In GOLD, the ecosystem path for biosamples is (spot checked, did not look at the ALL)

Ecosystem Host-associated
Ecosystem Category Plants
Ecosystem Type Phyllosphere
Ecosystem Subtype Phylloplane/Leaf
Specific Ecosystem Unclassified
In NMDC submission portal, the path provided is Environmental Terrestrial Plant-associated Leaf Phyllosphere

2 problems..

  1. They don't match. What do we use.
  2. Plant-associated | Leaf | Phyllosphere isn't valid. I'm not sure how it passed validation & got submitted!

@pkalita-lbl can you help figure out why this was valid and isn't now... I am guessing GOLD updated it's paths, and we pulled the updated paths?
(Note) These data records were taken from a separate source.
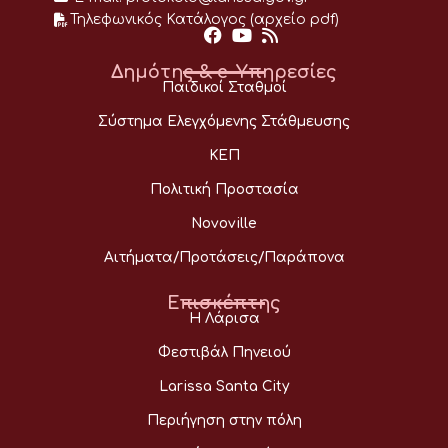
Τηλεφωνικός Κατάλογος (αρχείο pdf)
Δημότης & e-Υπηρεσίες
Παιδικοί Σταθμοί
Σύστημα Ελεγχόμενης Στάθμευσης
ΚΕΠ
Πολιτική Προστασία
Novoville
Αιτήματα/Προτάσεις/Παράπονα
Επισκέπτης
Η Λάρισα
Φεστιβάλ Πηνειού
Larissa Santa City
Περιήγηση στην πόλη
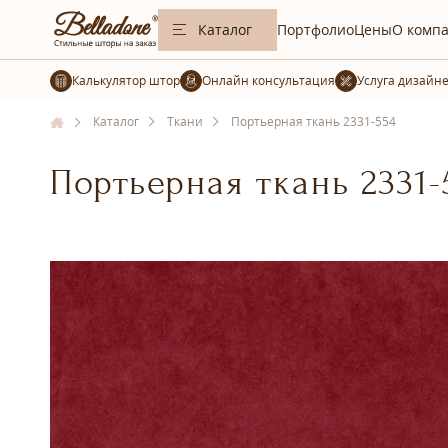
Каталог
Портфолио
Цены
О комп
Калькулятор штор
Услуга дизайн
Каталог
Ткани
Портьерная ткань 2331-554
Портьерная ткань 2331-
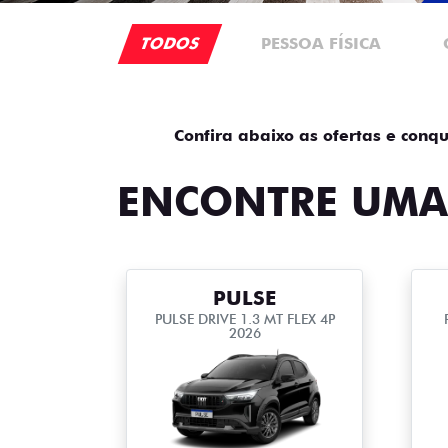
TODOS
PESSOA FÍSICA
Confira abaixo as ofertas e conqu
ENCONTRE UMA
PULSE
PULSE DRIVE 1.3 MT FLEX 4P
2026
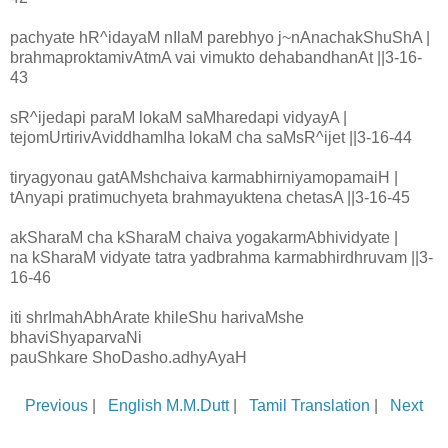
pachyate hR^idayaM nIlaM parebhyo j~nAnachakShuShA |
brahmaproktamivAtmA vai vimukto dehabandhanAt ||3-16-
43
sR^ijedapi paraM lokaM saMharedapi vidyayA |
tejomUrtirivAviddhamIha lokaM cha saMsR^ijet ||3-16-44
tiryagyonau gatAMshchaiva karmabhirniyamopamaiH |
tAnyapi pratimuchyeta brahmayuktena chetasA ||3-16-45
akSharaM cha kSharaM chaiva yogakarmAbhividyate |
na kSharaM vidyate tatra yadbrahma karmabhirdhruvam ||3-
16-46
iti shrImahAbhArate khileShu harivaMshe
bhaviShyaparvaNi
pauShkare ShoDasho.adhyAyaH
Previous
|
English M.M.Dutt
|
Tamil Translation
|
Next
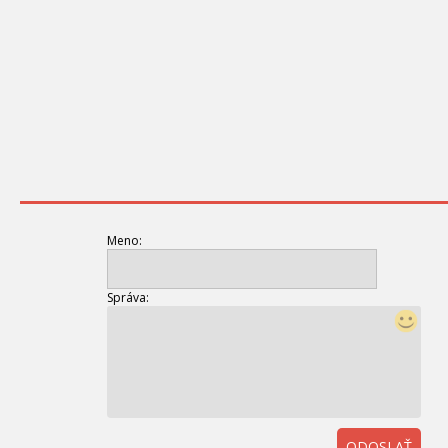
Meno:
Správa:
ODOSLAŤ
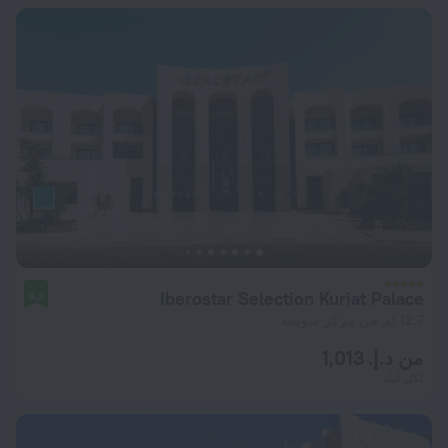
Iberostar Selection Kuriat Palace
9.2
12.7 كم من مركز سوسة
من د.إ. 1,013
لكل ليلة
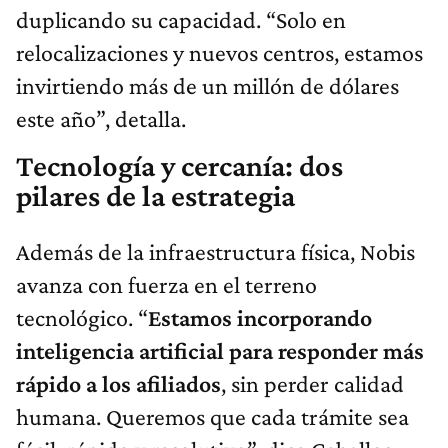
duplicando su capacidad. “Solo en
relocalizaciones y nuevos centros, estamos
invirtiendo más de un millón de dólares
este año”, detalla.
Tecnología y cercanía: dos
pilares de la estrategia
Además de la infraestructura física, Nobis
avanza con fuerza en el terreno
tecnológico. “
Estamos incorporando
inteligencia artificial para responder más
rápido a los afiliados
, sin perder calidad
humana. Queremos que cada trámite sea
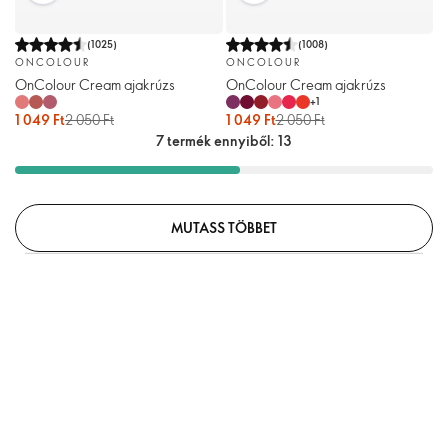
(
1025
)
(
1008
)
ONCOLOUR
ONCOLOUR
OnColour Cream ajakrúzs
OnColour Cream ajakrúzs
+
1
1 049 Ft
2 050 Ft
1 049 Ft
2 050 Ft
7 termék ennyiből: 13
MUTASS TÖBBET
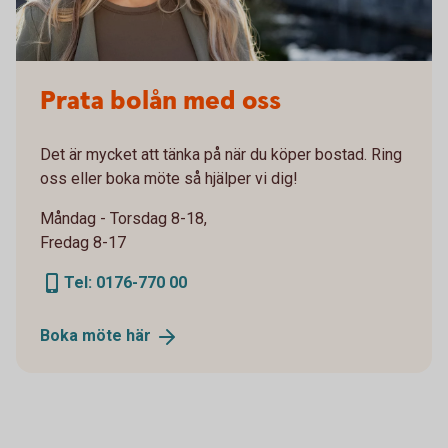
Prata bolån med oss
Det är mycket att tänka på när du köper bostad. Ring
oss eller boka möte så hjälper vi dig!
Måndag - Torsdag 8-18,
Fredag 8-17
Tel: 0176-770 00
Boka möte
här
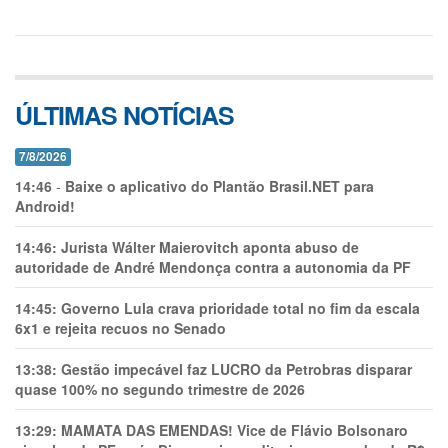
ÚLTIMAS NOTÍCIAS
7/8/2026
14:46
-
Baixe o aplicativo do Plantão Brasil.NET para
Android!
14:46:
Jurista Wálter Maierovitch aponta abuso de
autoridade de André Mendonça contra a autonomia da PF
14:45:
Governo Lula crava prioridade total no fim da escala
6x1 e rejeita recuos no Senado
13:38:
Gestão impecável faz LUCRO da Petrobras disparar
quase 100% no segundo trimestre de 2026
13:29:
MAMATA DAS EMENDAS! Vice de Flávio Bolsonaro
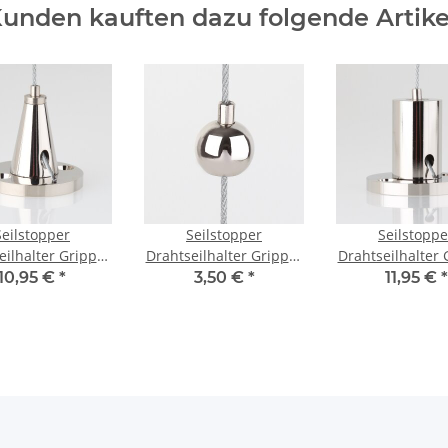
unden kauften dazu folgende Artike
Seilstopper
Seilstopper
Seilstoppe
eilhalter Gripper
Drahtseilhalter Gripper
Drahtseilhalter 
x31mm seitl.
Kugelform 14mm
20x31mm sei
10,95 €
*
3,50 €
*
11,95 €
*
ng konisch mit
Außendurchmesser
Ausgang zylind
enbefestigung
Messing vernickelt
mit Deckenbefe
ing vernickelt
Messing verni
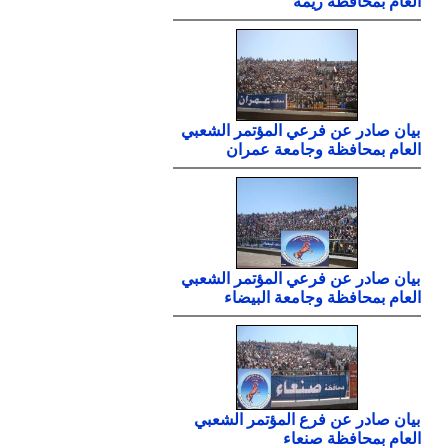
العام بمحافظة ريمة
بيان صادر عن فرعي المؤتمر الشعبي
العام بمحافظة وجامعة عمران
بيان صادر عن فرعي المؤتمر الشعبي
العام بمحافظة وجامعة البيضاء
بيان صادر عن فرع المؤتمر الشعبي
العام بمحافظة صنعاء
Cuz I'm looking at https://gold.jgi.doe.gov/ecosystemtree & these are not infact there... but IDK how Adina could've submitted if it wasn't valid before.

@aclum @sujaypatil96 can you check out GOLD and let me know if I am correct on the GOLD study @aclum can you chime in on what we should use? In the past, @emileyfadrosh has commented that we should use what the user says as it's their samples and their classification.. but, now it's not valid!

pkalita-lbl commented 1 week ago

My notes suggest that we brought that submission into Mongo in November of 2023.

The changes to keep the submission schema in sync with GOLD ecosystem classification terms were done in January 2024. Those changes also updated the range for the 5 GOLD ecosystem classification slots. Prior to those changes, the range in anything other than the soil template (and the submission in question uses the plant-associated template) was string.

So yeah it makes sense to me that the submission was valid in November 2023, but not now. And it's because of improvements to our schema, not because of changes at GOLD.

mslarae13 commented 1 week ago

That makes sense! So in light of that @aclum I suggest we submit a change-sheet to make the the NMDC GOLD paths match GOLD. Since that's actually valid.

aclum commented 5 days ago

Yes, this is the correct GOLD study ID. You can check this by getting the site award number from the osti page (https://www.osti.gov/award-doi-service/biblio/10.46936/10.25585/60000818) and using that ID to query the GOLD studies endpoint, you can do this interactively from the swagger UI if you are logged in with your ORCID. The json document that it returns has the GOLD study ID value in the field 'studyGoldId'.

Do we have a mapping file between nmdc IDs and GOLD IDs? If so we can use the existing GOLD ingest code to pull update the the gold fields, add the bioproject & sample information and create the omics records so we can pull the data in.

mslarae13 commented 4 days ago

Decision, use the GOLD paths that are in GOLD, not the ones the user provided. No longer blocked.

I am pretty sure the gold biosample IDs are stored. So yes? @sujaypatil96 can you help with this?